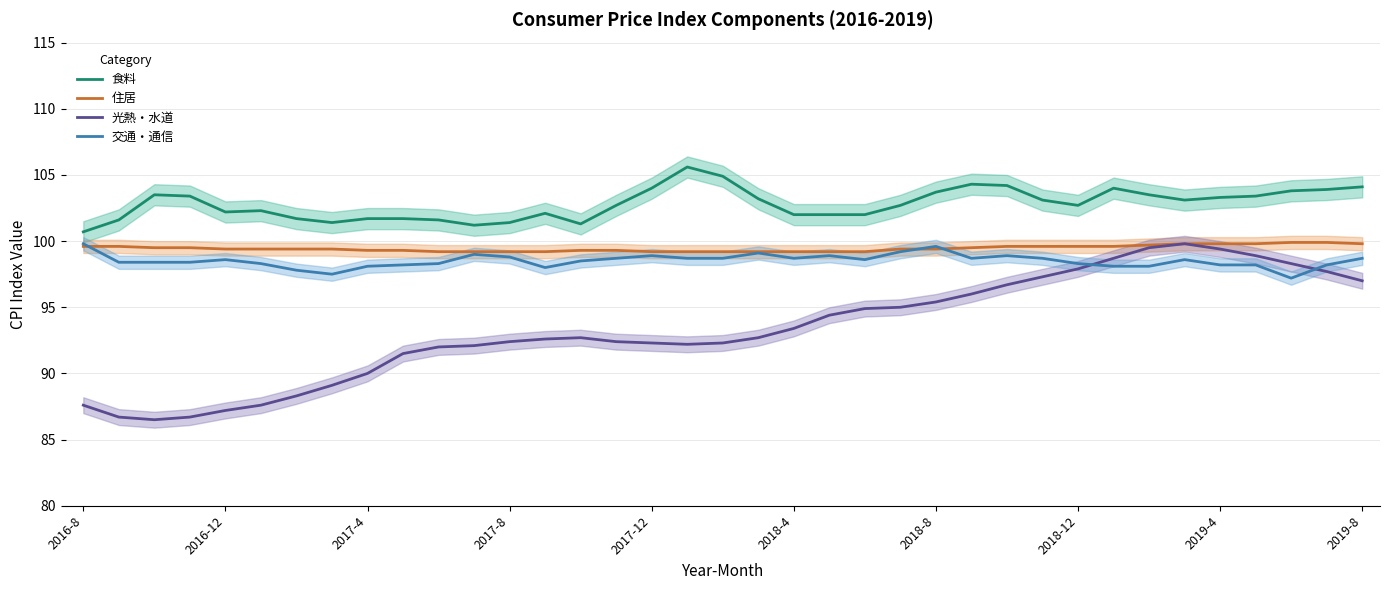

Is it true that 食料 equals 104.3 at 25?

True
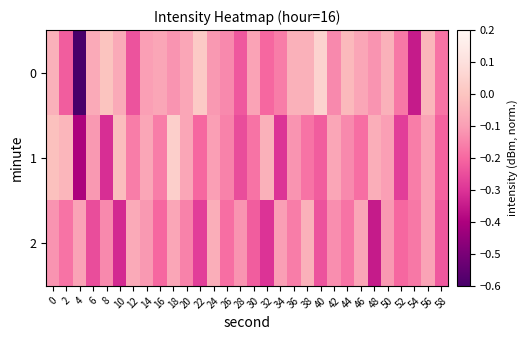

What is the total value across all series at 22?

-0.5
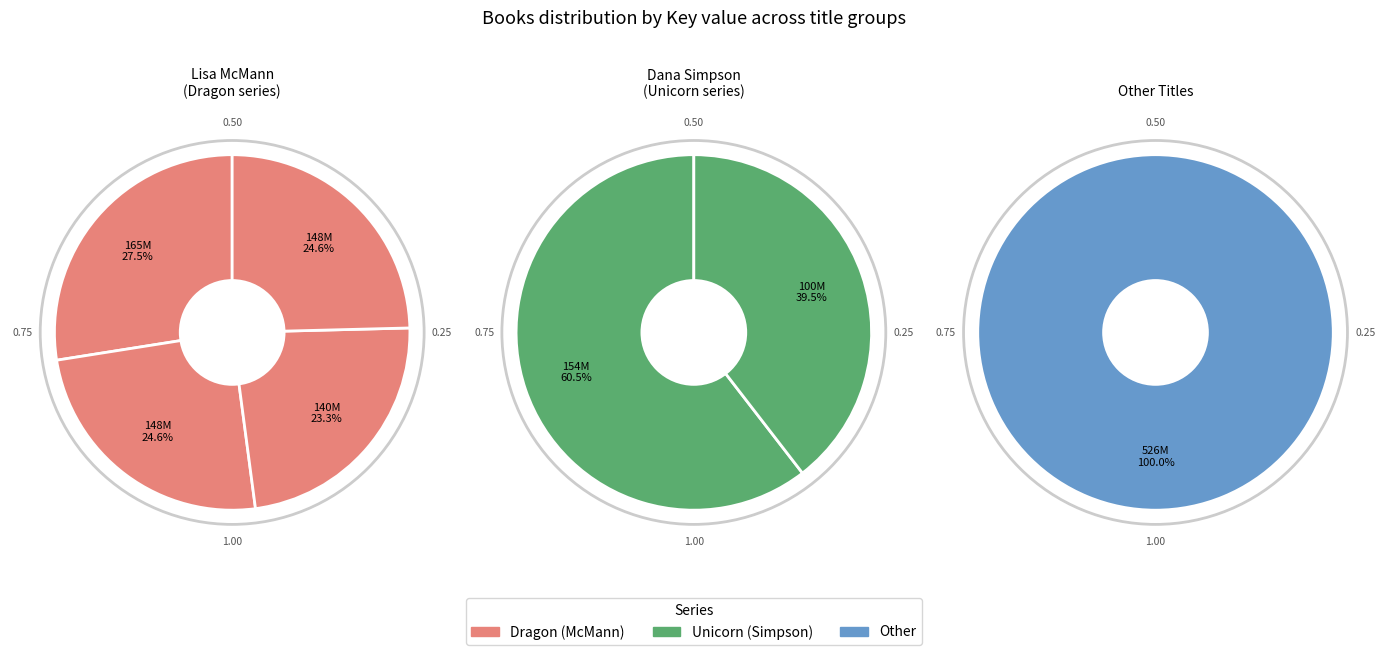

Count the number of slices in the pie.

7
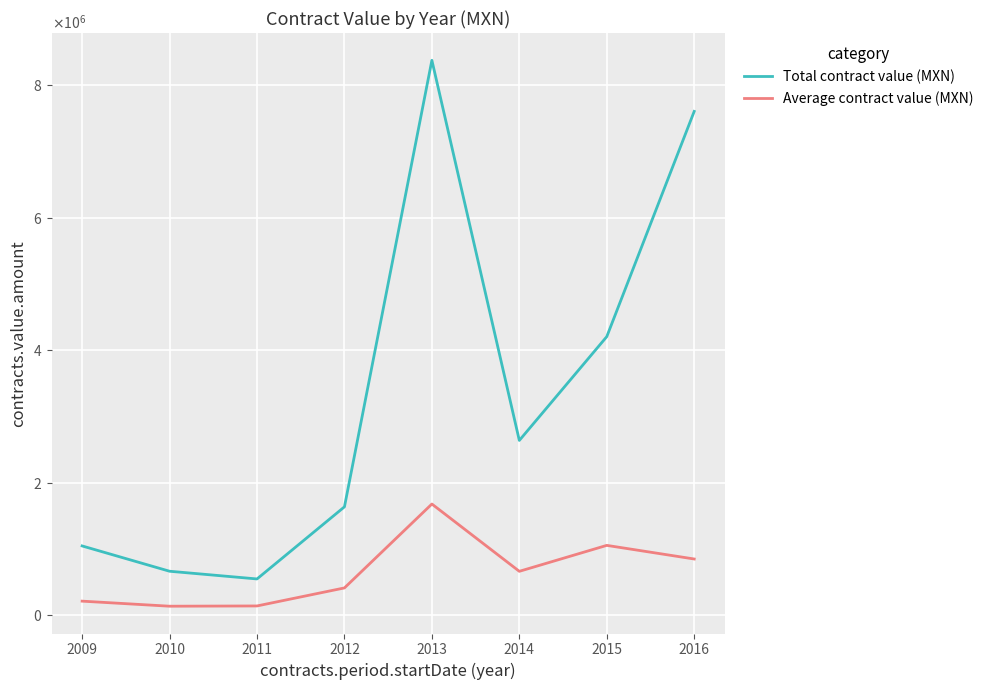

Reading right to left, transcribe all the data shown in this chart.

Total contract value (MXN): 7607780.5	4204667.5	2636699.2	8379603.0	1633397.9	543928.3	660315.1	1042711.3
Average contract value (MXN): 845308.9	1051166.9	659174.8	1675920.6	408349.5	135982.1	132063.0	208542.3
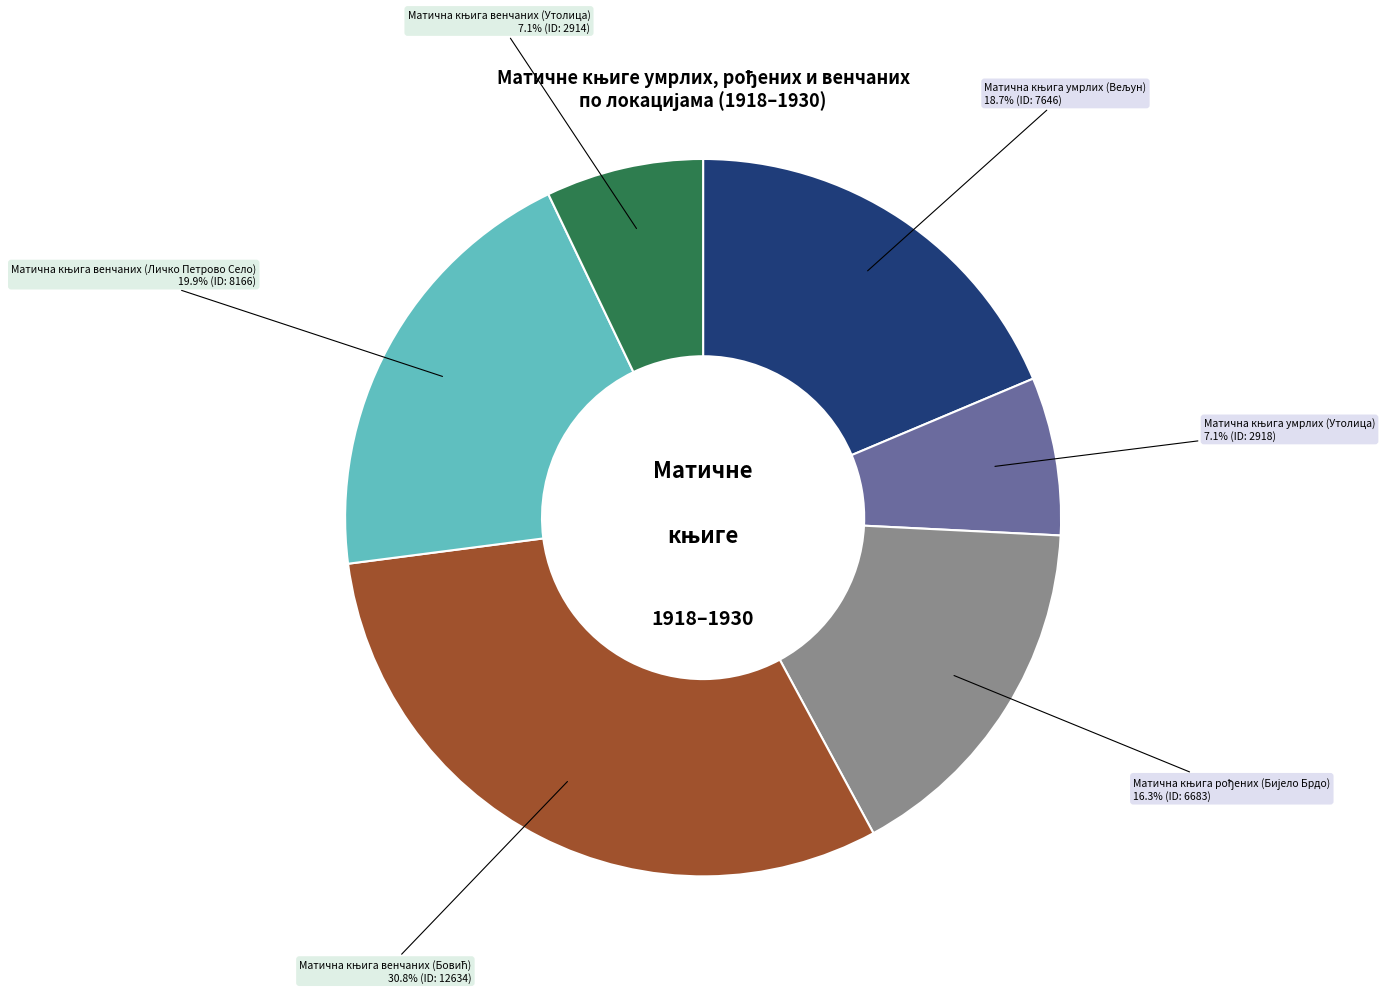

Does any single category account for the majority?

No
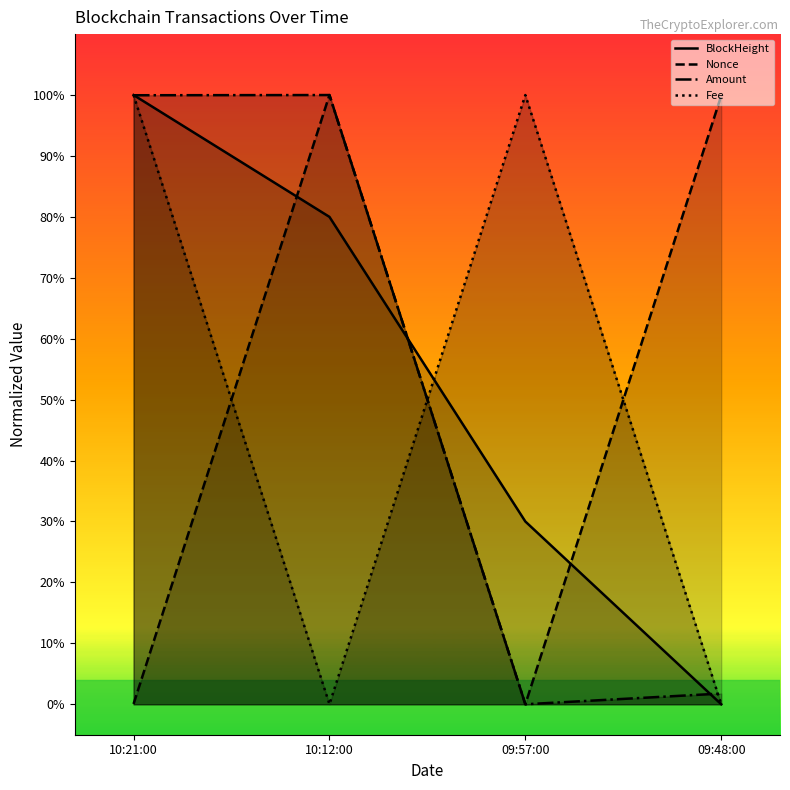

What is the value of the Amount point at the 1st from the left?

1.0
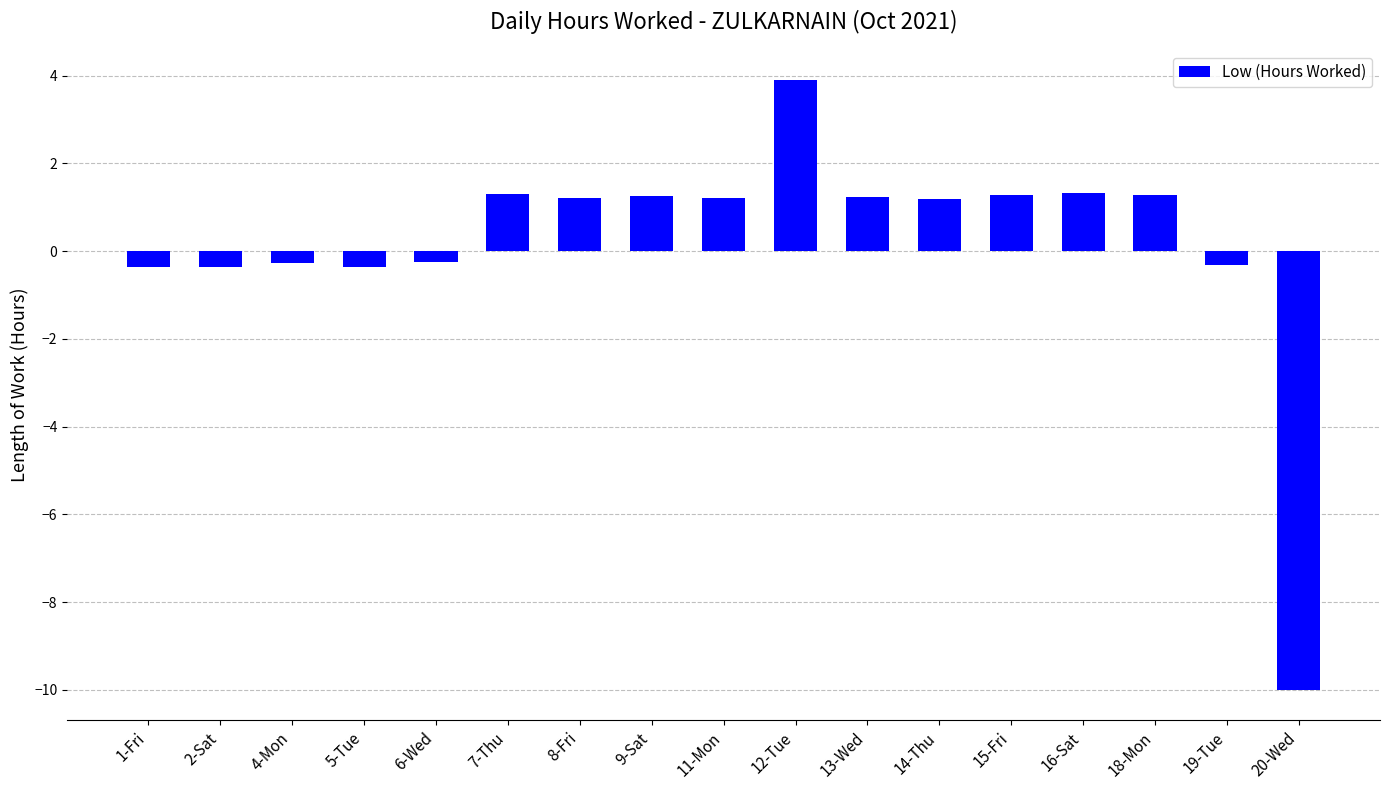

What is the value of the 3rd bar from the left?

-0.3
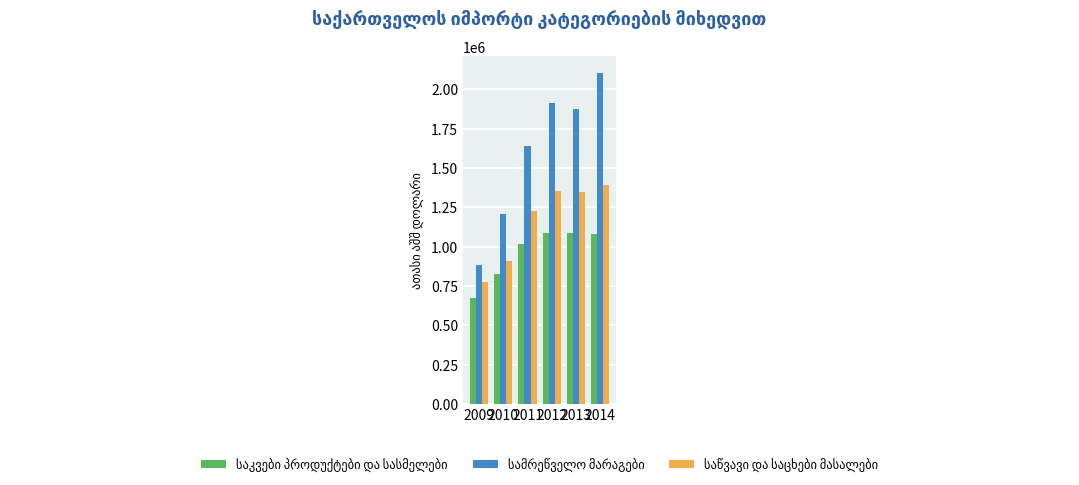

How many bars are there in total?

18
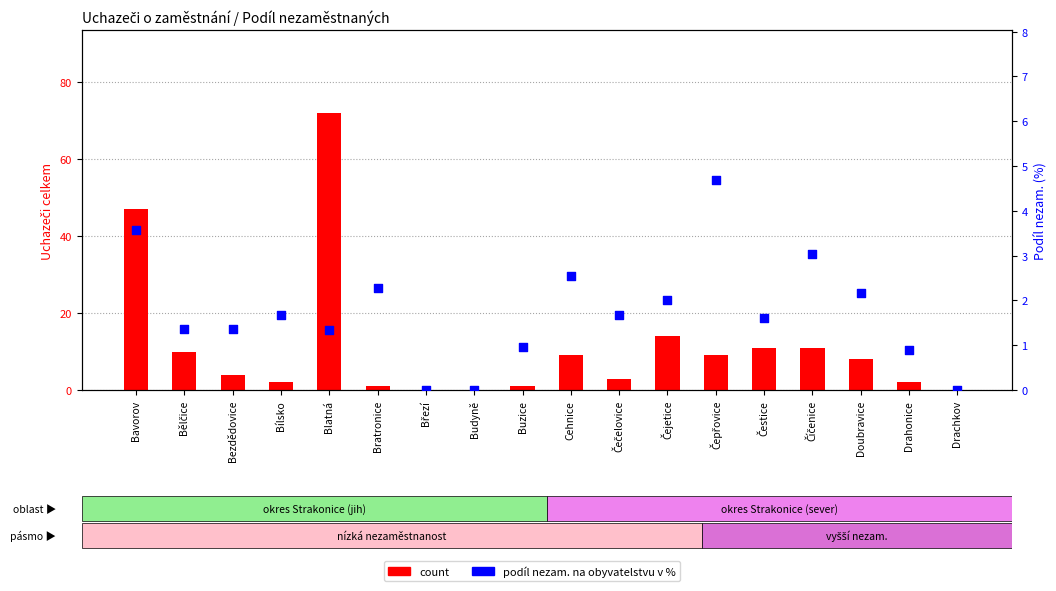

At how many categories does at least one series exceed 62?

1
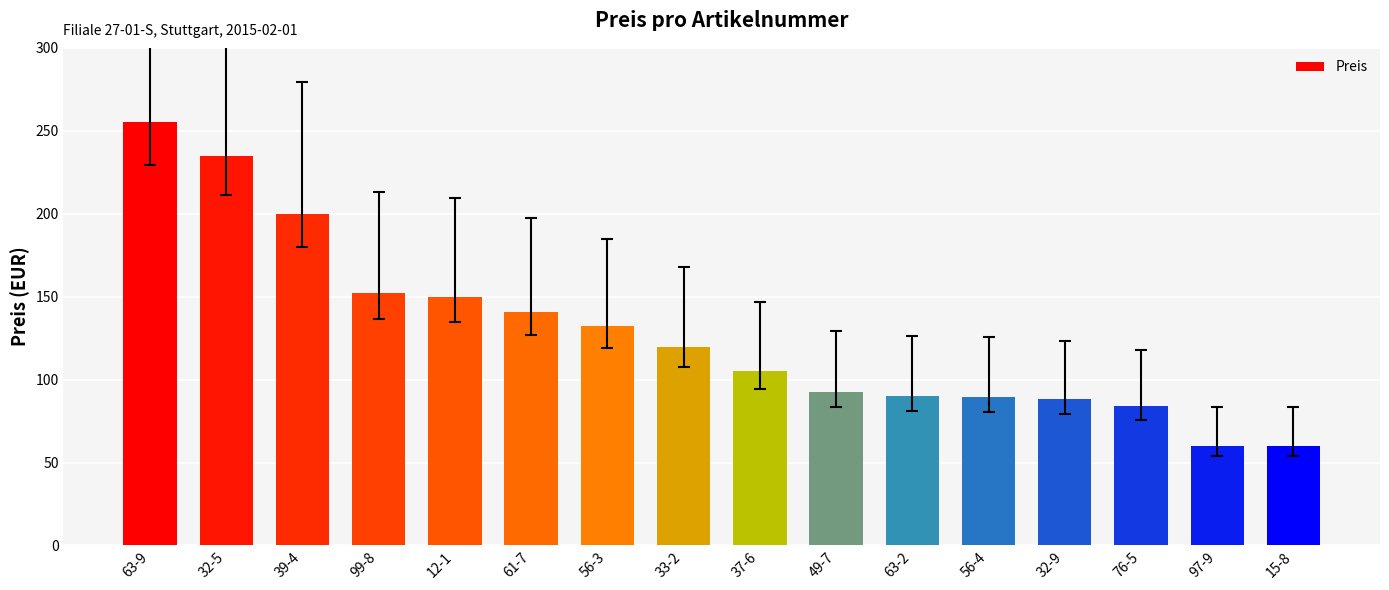

Does the chart contain any negative values?

No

#### EXERCISE:
Rewrite the rows above with "chart" replaced by "graph" wherever it appears and everything else unchanged, leaving out the pictures.

#### RESPONSE TO THE TASK:
Is it true that 食料 equals 104.3 at 25?

True

What is the total value across all series at 22?

-0.5

Count the number of slices in the pie.

7

Reading right to left, transcribe all the data shown in this graph.

Total contract value (MXN): 7607780.5	4204667.5	2636699.2	8379603.0	1633397.9	543928.3	660315.1	1042711.3
Average contract value (MXN): 845308.9	1051166.9	659174.8	1675920.6	408349.5	135982.1	132063.0	208542.3

Does any single category account for the majority?

No

What is the value of the Amount point at the 1st from the left?

1.0

What is the value of the 3rd bar from the left?

-0.3

How many bars are there in total?

18

At how many categories does at least one series exceed 62?

1

Does the graph contain any negative values?

No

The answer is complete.